** Layout region records **
========================

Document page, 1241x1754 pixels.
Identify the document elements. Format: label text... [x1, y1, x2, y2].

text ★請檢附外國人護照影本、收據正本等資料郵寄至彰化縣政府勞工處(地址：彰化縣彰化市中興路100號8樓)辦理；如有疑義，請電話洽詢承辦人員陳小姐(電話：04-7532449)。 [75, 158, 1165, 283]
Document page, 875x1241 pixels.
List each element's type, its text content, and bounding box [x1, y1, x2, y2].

========================

** TASK DESCRIPTION **
Copy the rows above word for word, keeping each line unchanged.

** RESULT FOR THIS EXERCISE **
Document page, 1241x1754 pixels.
Identify the document elements. Format: label text... [x1, y1, x2, y2].

text ★請檢附外國人護照影本、收據正本等資料郵寄至彰化縣政府勞工處(地址：彰化縣彰化市中興路100號8樓)辦理；如有疑義，請電話洽詢承辦人員陳小姐(電話：04-7532449)。 [75, 158, 1165, 283]
Document page, 875x1241 pixels.
List each element's type, its text content, and bounding box [x1, y1, x2, y2].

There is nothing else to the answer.